Konon, sebuah artikel dari sumber di media pemberitaan, Uang Panai' wanita, tertinggi itu adalah dari Suku Bugis, disusul Aceh, Borneo, Padang pariaman dan terakhir Nias. Tetapi semua itu , kembali pada masing-masing kedua belah pihak tentang jumlah uang panai' yang disepakati.
Tidak sedikit juga pasangan, terpaksa menelan pahitnya kehidupan percintaan yang dibelenggu aturan adat atau tradisi, sehingga membuatnya berpisah dan akhirnya kasih tak sampai dihempas badai gengsi uang panai'. Padahal mereka sudah saling mencintai satu sama lain sehingga anak tersebut menjadi korban akibat orang tua dan keluarga mempelai wanita itu sendiri, walau sebelumnya telah memiliki gairah hidup bahagia, tapi pada akhirnya, semangat hidup mereka hilang seiring berjalannya waktu dan tidak sedikit memilih jalan pintas dengan bunuh diri ketika tidak mampu lagi memikul beban penderitaan batinnya, apalagi ketika mereka tak memiliki bekal landasan iman.

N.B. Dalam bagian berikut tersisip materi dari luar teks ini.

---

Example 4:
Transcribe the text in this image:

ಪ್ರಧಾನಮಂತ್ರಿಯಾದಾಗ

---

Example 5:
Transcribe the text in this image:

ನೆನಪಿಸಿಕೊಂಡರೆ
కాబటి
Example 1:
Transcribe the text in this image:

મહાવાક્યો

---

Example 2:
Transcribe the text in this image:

Bahkan boleh jadi, ada pula sampai nekad "SILARIANG" alias kawin lari. Ini kerap terjadi jika mereka sudah benar-benar saling mencintai, mengabaikan resiko. Mereka sudah siap menanggung akibat dari pilihan hidupnya itu. Salah satu faktornya yaitu ketika syarat yang diminta pihak wanita, pihak pria tidak mampu penuhi uang panai', sehingga memilih jalan pintas demi mempersatukan cinta kasih mereka yang telah lama diidam-idamkan sebagai sebuah niat suci dalam mengarungi mahligai rumah tangga bahagia dunia dan akhirat, dalam bingkai keluarga Sakinah Ma Waddah Wa Rahmah.
Tetapi pria yang berfikir positif, memiliki mental yang tangguh, ketika melihat fenomena ini, akan menjadikannya sebagai motivasi dan tantangan tersendiri dalam bekerja keras mencari jati diri sehingga mampu memfokuskan diri berproses serta berusaha memantaskan diri untuk lebih pantas diterima mempersunting wanita pujaannya. Tak jarang pula pria bugis keluar merantau mencari dan mengumpulkan uang panai' untuk melamar wanita idamannya kelak.
Semua kembali pada individu masing-masing, Ketika tekad dengan niat yang kuat nan tulus, Insya Allah, Allah SWT senantiasa menunjukkan jalan hamba-Nya. Perlu diketahui tulisan ini bukanlah sebagai media untuk mempertontonkan siapa mahal siapa tidak" melainkan dalam tradisi ini kita bisa belajar, untuk mendapatkan sesuatu kita patut mengorbankan sesuatu pula, dituntut harus bekerja keras untuk mendapatkan apa yang ingin didapatkan.